* **WHAT THE TASK ASKS**: In the listing below, how many lines contain the word "display"? Please respond with the number only.

* **AVAILABLE DATA**:
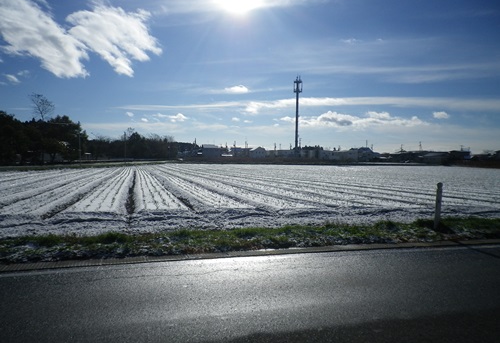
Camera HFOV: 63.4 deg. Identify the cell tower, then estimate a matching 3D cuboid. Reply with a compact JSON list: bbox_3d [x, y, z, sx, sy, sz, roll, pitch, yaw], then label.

--

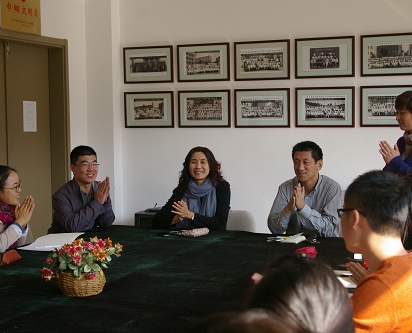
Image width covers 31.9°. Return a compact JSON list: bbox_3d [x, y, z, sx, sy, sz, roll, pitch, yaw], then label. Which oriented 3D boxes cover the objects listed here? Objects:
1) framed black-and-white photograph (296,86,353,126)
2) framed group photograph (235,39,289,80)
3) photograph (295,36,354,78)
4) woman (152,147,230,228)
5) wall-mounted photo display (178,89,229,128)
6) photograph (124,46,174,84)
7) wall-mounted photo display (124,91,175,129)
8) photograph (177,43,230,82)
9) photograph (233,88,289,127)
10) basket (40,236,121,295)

...

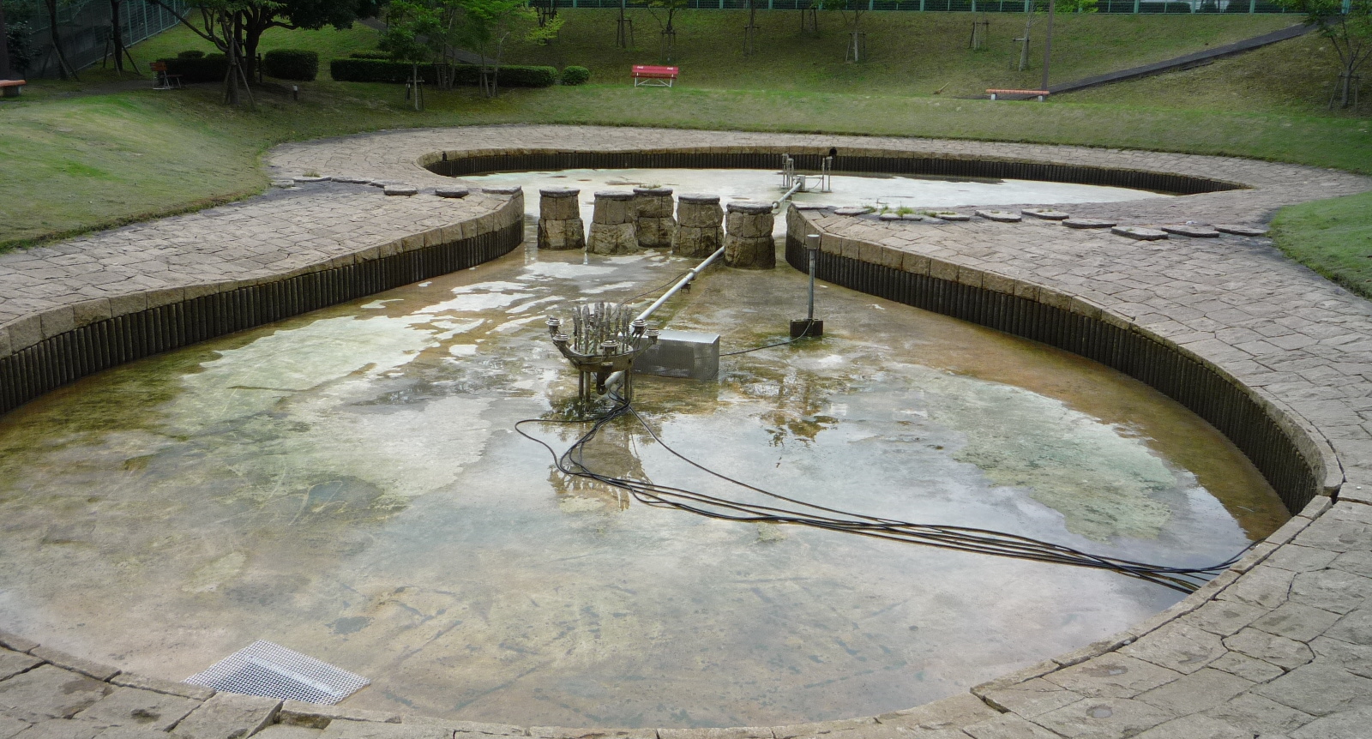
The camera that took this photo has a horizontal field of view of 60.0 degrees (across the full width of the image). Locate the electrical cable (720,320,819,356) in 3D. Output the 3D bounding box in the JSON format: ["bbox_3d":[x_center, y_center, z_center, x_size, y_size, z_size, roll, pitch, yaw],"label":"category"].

* **EXERCISE RESULT**: 2